A Siesta Key property owner placed a chain link fence near Siesta Key Beach Access 2, but county staff says it's not allowed.
A stretch of sand has caused some controversy on Siesta Key after a resident installed several 150-foot fences in an effort to keep people off the sand.
As Sarasota County schools let out for spring break, Michael Holderness, founder and CEO of Beachside Management LLC, noticed what he called hundreds of students gathering near Siesta Key Beach Access 2.
After the county closed all its public beaches on March 21, the crowds got larger.
“There was thousands of kids day in and day out,” Holderness said. “There’s zero social distancing and it’s not safe.”
So, Holderness placed signs around parts of his private beach property south of Access 2 to try to deter groups from gathering. The signs read, “This area requires registered guests to wear wristbands.”
However, a county code enforcement officer cited Holderness for the signs. The notice of violation said that off-site advertising signs are not allowed, so Holderness removed them.
He then erected two chain-link fences more than 150-feet long bordering Mira Mar Beach. The new fence starts just south of Patriots Pier.
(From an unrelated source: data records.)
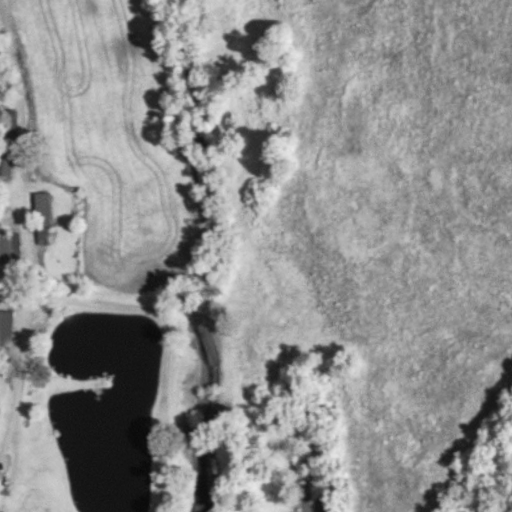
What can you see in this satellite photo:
building: (6, 139)
building: (41, 208)
building: (7, 245)
road: (26, 258)
building: (5, 326)
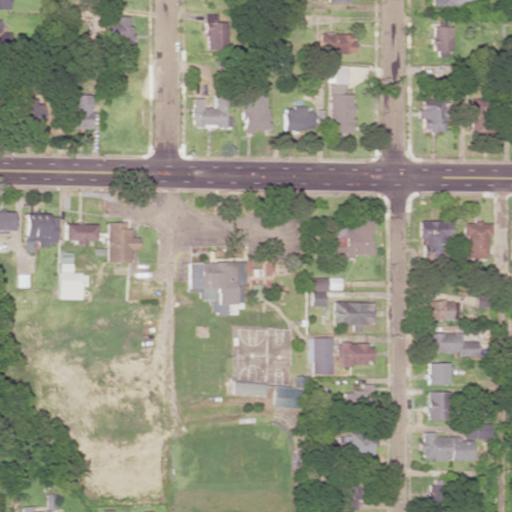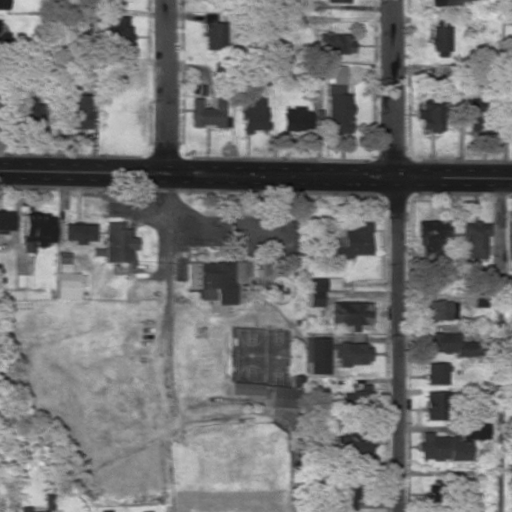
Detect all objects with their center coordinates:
building: (336, 1)
building: (447, 2)
building: (2, 4)
building: (211, 31)
building: (116, 32)
building: (438, 41)
building: (332, 43)
road: (166, 87)
building: (337, 102)
building: (511, 102)
building: (79, 111)
building: (251, 111)
building: (206, 113)
building: (25, 114)
building: (474, 115)
building: (430, 116)
building: (295, 118)
road: (255, 175)
building: (4, 221)
building: (35, 231)
building: (75, 232)
building: (351, 236)
building: (430, 236)
building: (473, 239)
building: (116, 242)
road: (394, 255)
building: (511, 266)
building: (68, 281)
building: (212, 283)
building: (313, 290)
building: (252, 292)
building: (438, 310)
building: (346, 313)
building: (448, 344)
building: (351, 354)
building: (315, 355)
building: (434, 373)
building: (245, 388)
building: (353, 395)
building: (281, 396)
building: (434, 405)
building: (474, 431)
building: (352, 445)
building: (441, 447)
park: (229, 468)
building: (350, 494)
building: (25, 508)
building: (103, 510)
building: (147, 511)
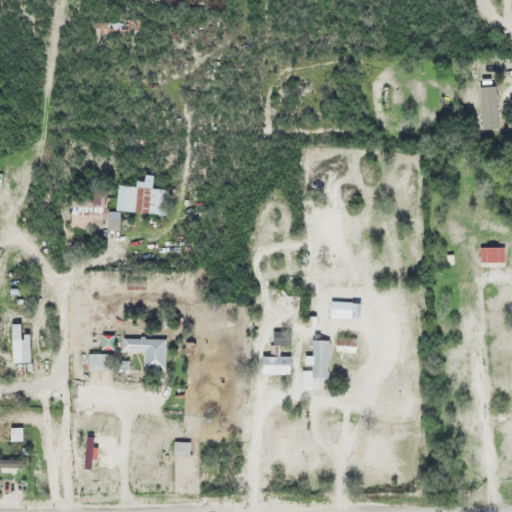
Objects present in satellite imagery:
building: (508, 127)
building: (138, 199)
building: (84, 219)
building: (278, 340)
building: (13, 345)
building: (343, 346)
building: (145, 353)
building: (317, 360)
building: (272, 366)
road: (310, 510)
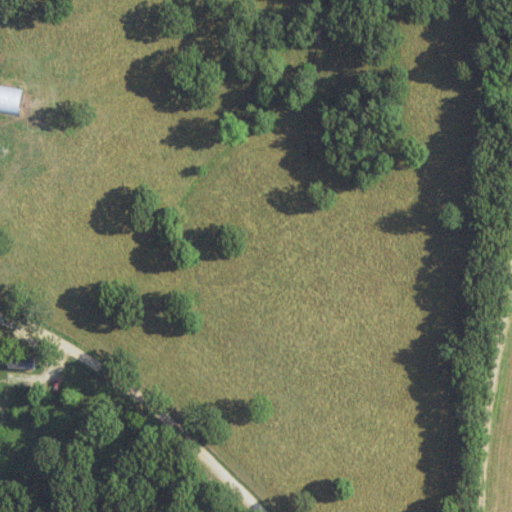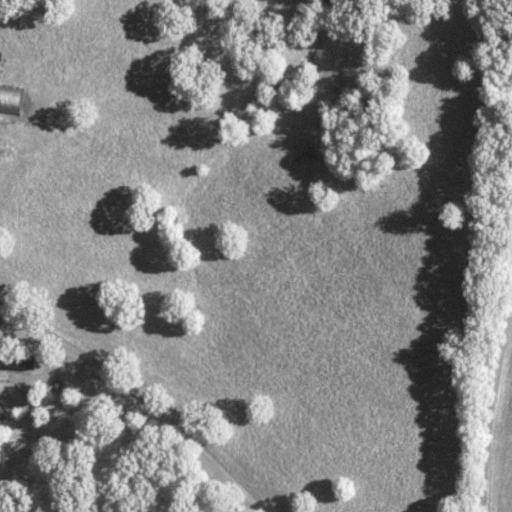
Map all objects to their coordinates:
building: (10, 99)
building: (20, 361)
road: (140, 399)
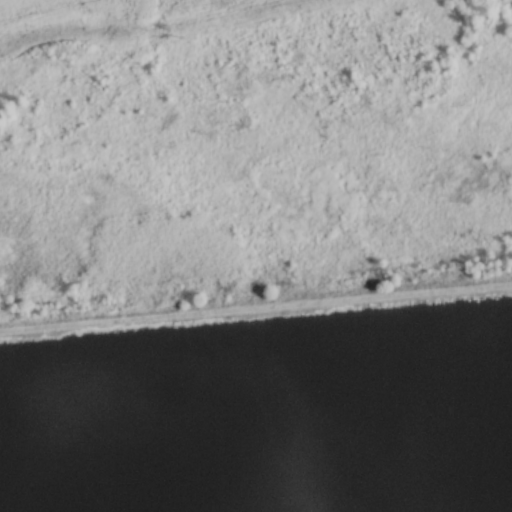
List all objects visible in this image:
road: (255, 309)
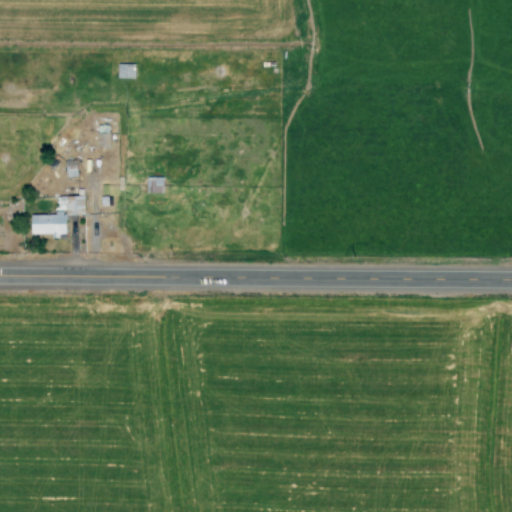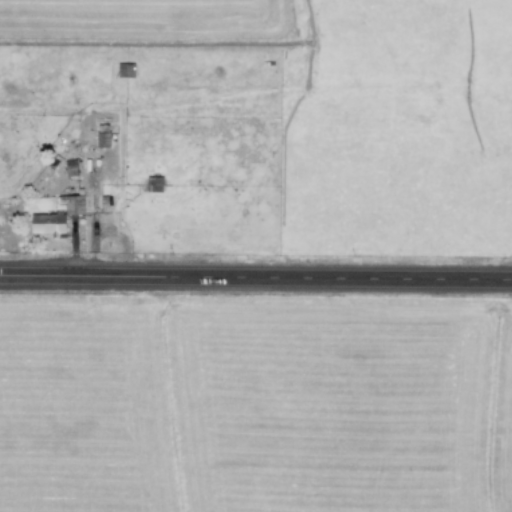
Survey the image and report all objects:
building: (100, 136)
building: (55, 216)
road: (70, 275)
road: (326, 276)
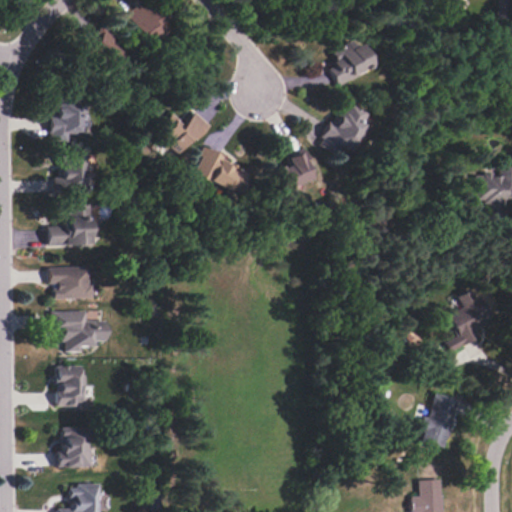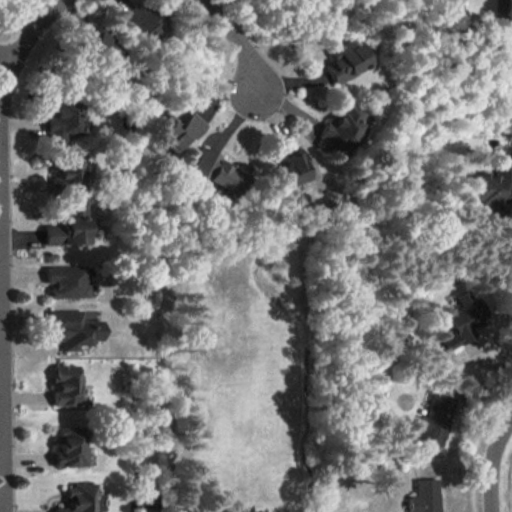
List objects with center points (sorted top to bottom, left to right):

Sarasota County Development Services and Permitting and Inspection Services staff then issued a stop work order for the fencing, stating the fence was built on a coastal setback, which is not allowed under county code.
However, Holderness told The Sarasota Observer that the fences will not come down.
“My only reason for putting the fence up is keeping our community safe,” Holderness said. “I grew up here, I’m a native, and it’s our duty, it’s everyone’s duty right now, to stay apart and keep each other safe.”
Meanwhile, Michael Cosentino, the president of Reopen Beach Road, has been outspoken about the fences, stating that they are an attempt to try to privatize the beach.
“We have a private property owner fencing off state-sovereign lands, doing work without permits and without the proper permission and authority to do so,” Cosentino said in a video posted to Facebook. “It’s just blatant disregard for the rules that were put in place to protect the public interest.”
Cosentino owns property at 10 Beach Road, which includes Patriots Pier. Every morning and evening Cosentino conducts ceremonies with the American flag he flies on the pier to honor those who have served or are currently serving in the military.
At a March 25 County Commission meeting Cosentino said he will continue to let the public use his land for these ceremonies but will follow all directives set forth by the Centers for Disease Control and Prevention. He also has placed a sign by the pier urging the public to follow the directives.
“You now have Mr. Holderness and others fencing off what they agreed to keep open to the public,” Cosentino said.
Although Holderness acknowledged much of the beach population was gathering near Cosentino’s property, he said the issue is not “Mike vs. Mike.”
“What I care about is keeping the community safe,” Holderness said. “When that many people gather here, they’re just like petri dishes, spreading it throughout our community. I’m trying to help prevent that.”